__Assignment__: Retype the tail of the data exactly, starting at the line containing "nce between the design" and stopping at the last line.

━━━━━ The records ━━━━━

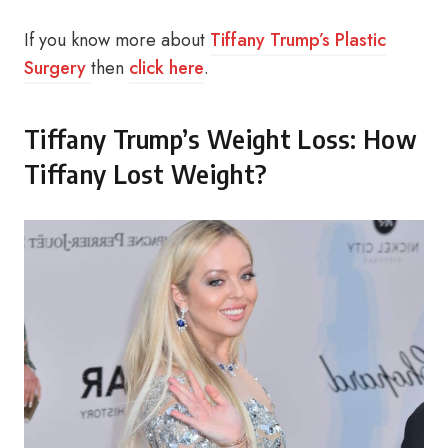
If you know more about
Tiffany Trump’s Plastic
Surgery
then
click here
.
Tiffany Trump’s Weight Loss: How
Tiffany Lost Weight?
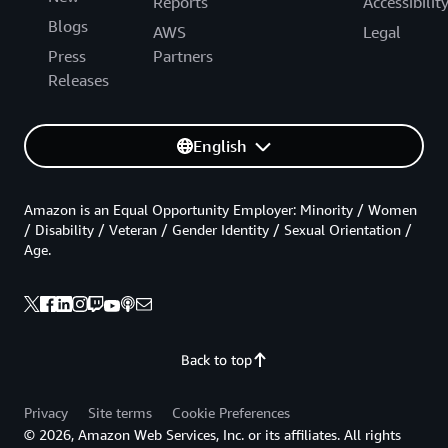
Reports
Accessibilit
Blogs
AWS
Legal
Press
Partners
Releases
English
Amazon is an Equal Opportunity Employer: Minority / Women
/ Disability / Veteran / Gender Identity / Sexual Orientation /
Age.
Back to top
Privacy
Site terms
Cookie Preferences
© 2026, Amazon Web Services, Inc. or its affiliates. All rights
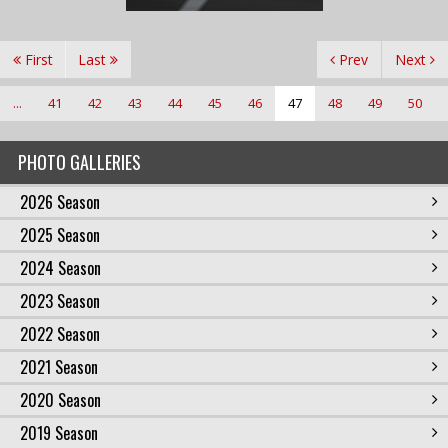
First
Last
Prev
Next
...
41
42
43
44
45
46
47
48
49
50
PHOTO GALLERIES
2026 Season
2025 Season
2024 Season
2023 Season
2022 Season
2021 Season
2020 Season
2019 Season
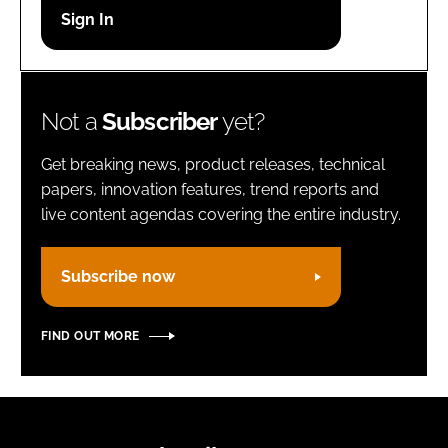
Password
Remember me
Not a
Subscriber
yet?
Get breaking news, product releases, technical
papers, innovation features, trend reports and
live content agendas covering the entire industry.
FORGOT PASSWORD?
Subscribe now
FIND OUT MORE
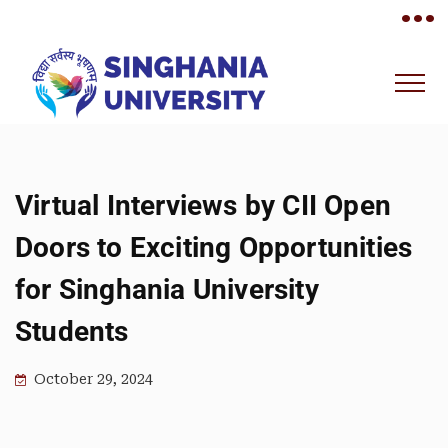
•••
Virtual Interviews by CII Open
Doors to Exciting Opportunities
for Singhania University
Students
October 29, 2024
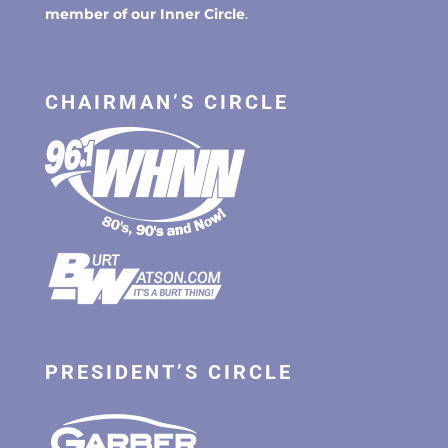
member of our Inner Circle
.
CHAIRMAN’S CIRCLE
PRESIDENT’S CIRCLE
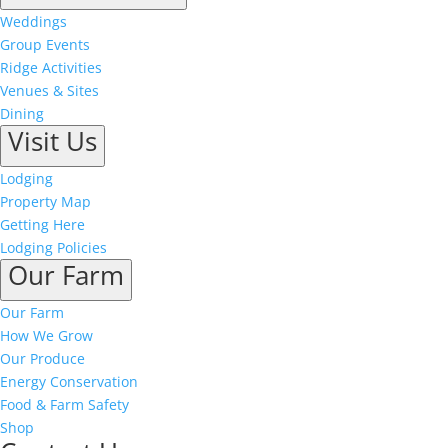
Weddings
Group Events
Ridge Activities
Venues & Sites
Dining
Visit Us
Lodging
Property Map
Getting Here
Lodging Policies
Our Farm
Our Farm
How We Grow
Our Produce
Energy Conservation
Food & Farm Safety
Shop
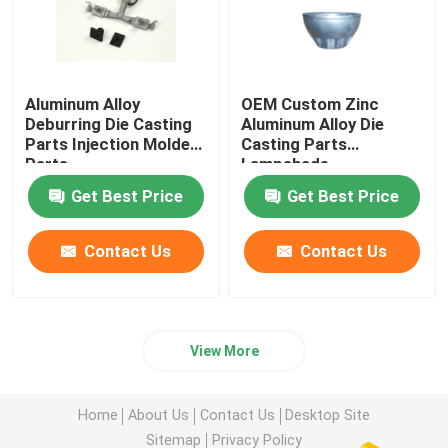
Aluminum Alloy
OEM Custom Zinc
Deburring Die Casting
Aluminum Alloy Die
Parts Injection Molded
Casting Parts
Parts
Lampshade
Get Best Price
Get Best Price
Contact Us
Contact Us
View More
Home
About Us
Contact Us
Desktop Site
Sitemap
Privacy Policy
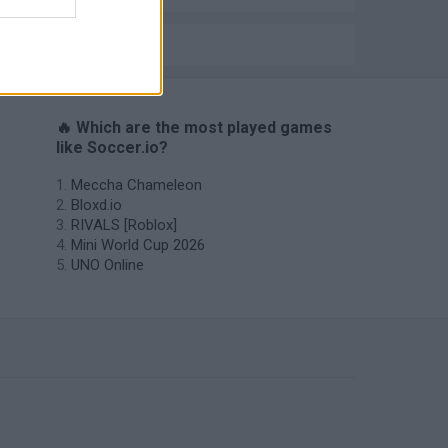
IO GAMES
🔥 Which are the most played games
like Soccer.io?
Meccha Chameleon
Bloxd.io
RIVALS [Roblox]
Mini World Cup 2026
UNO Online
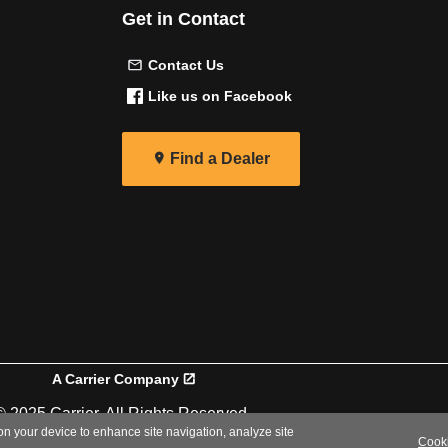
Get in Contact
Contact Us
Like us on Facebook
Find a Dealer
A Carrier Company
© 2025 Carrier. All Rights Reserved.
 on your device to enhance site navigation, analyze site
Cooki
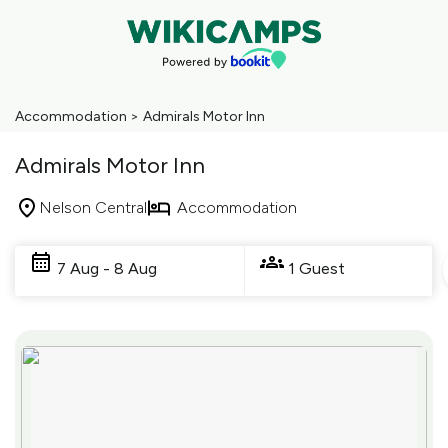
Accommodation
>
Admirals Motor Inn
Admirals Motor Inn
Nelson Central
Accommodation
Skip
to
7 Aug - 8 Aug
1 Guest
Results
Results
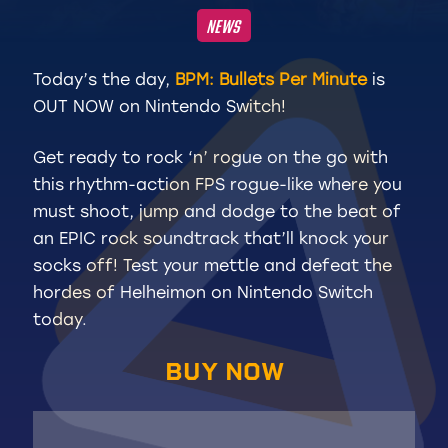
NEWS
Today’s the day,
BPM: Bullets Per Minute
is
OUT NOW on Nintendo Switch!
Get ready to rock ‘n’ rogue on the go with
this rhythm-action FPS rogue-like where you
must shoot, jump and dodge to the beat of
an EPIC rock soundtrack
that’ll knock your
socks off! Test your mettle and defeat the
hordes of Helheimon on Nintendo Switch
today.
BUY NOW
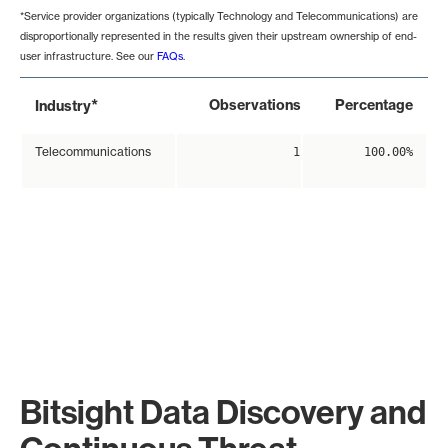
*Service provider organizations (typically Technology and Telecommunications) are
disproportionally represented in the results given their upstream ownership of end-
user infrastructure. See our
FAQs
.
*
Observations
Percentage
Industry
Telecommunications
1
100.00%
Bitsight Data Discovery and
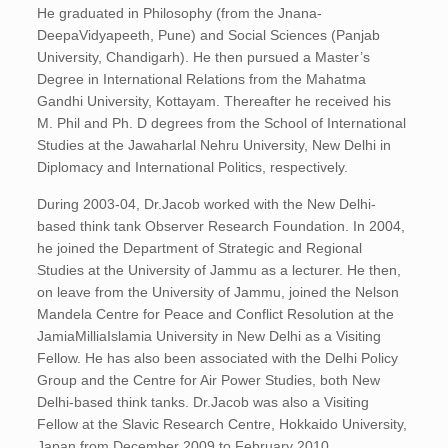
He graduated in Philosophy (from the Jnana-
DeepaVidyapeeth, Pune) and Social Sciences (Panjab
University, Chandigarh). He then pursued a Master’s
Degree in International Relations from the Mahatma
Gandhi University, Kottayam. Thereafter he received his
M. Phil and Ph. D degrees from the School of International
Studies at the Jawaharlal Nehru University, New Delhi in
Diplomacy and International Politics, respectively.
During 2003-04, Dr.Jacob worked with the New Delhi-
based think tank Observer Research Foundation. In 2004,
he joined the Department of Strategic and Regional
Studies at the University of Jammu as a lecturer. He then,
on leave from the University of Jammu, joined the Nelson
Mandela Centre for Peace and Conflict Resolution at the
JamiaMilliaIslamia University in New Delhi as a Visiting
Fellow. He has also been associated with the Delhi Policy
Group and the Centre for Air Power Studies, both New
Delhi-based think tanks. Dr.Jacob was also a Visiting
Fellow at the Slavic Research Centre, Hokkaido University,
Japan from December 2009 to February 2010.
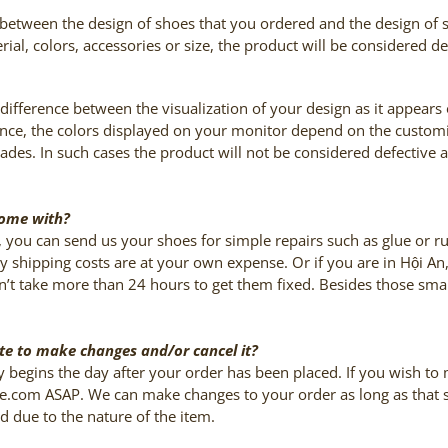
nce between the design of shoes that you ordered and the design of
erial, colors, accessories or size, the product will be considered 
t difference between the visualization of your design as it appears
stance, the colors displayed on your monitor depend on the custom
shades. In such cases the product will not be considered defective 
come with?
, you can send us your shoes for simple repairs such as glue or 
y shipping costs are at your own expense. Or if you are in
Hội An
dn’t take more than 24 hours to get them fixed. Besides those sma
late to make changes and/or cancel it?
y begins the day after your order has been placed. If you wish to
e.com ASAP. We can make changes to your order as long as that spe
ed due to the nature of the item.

━━━━━

__Task response__:
nce between the design of shoes that you ordered and the design of
erial, colors, accessories or size, the product will be considered 
t difference between the visualization of your design as it appears
stance, the colors displayed on your monitor depend on the custom
shades. In such cases the product will not be considered defective 
come with?
, you can send us your shoes for simple repairs such as glue or 
y shipping costs are at your own expense. Or if you are in
Hội An
dn’t take more than 24 hours to get them fixed. Besides those sma
late to make changes and/or cancel it?
y begins the day after your order has been placed. If you wish to
e.com ASAP. We can make changes to your order as long as that spe
ed due to the nature of the item.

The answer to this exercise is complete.